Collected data
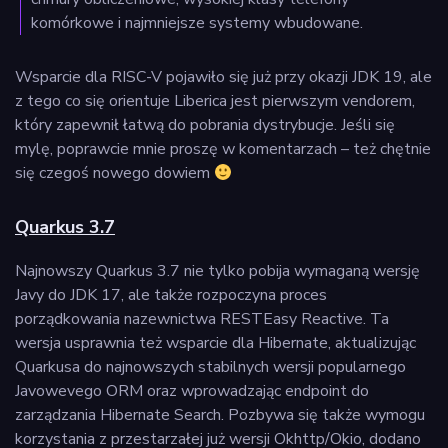
komórkowe i najmniejsze systemy wbudowane.
Wsparcie dla RISC-V pojawiło się już przy okazji JDK 19, ale
z tego co się orientuje Liberica jest pierwszym vendorem,
który zapewnił łatwą do pobrania dystrybucje. Jeśli się
mylę, poprawcie mnie proszę w komentarzach – też chętnie
się czegoś nowego dowiem
Quarkus 3.7
Najnowszy Quarkus 3.7 nie tylko pobija wymaganą wersję
Javy do JDK 17, ale także rozpoczyna proces
porządkowania nazewnictwa RESTEasy Reactive. Ta
wersja usprawnia też wsparcie dla Hibernate, aktualizując
Quarkusa do najnowszych stabilnych wersji popularnego
Javowevego ORM oraz wprowadzając endpoint do
zarządzania Hibernate Search. Pozbywa się także wymogu
korzystania z przestarzałej już wersji Okhttp/Okio, dodano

> [EXERCISE GOAL] Check each line above for the string "także" and copy every line that has it.

> [RESULT FOR THIS TASK]
Javy do JDK 17, ale także rozpoczyna proces
zarządzania Hibernate Search. Pozbywa się także wymogu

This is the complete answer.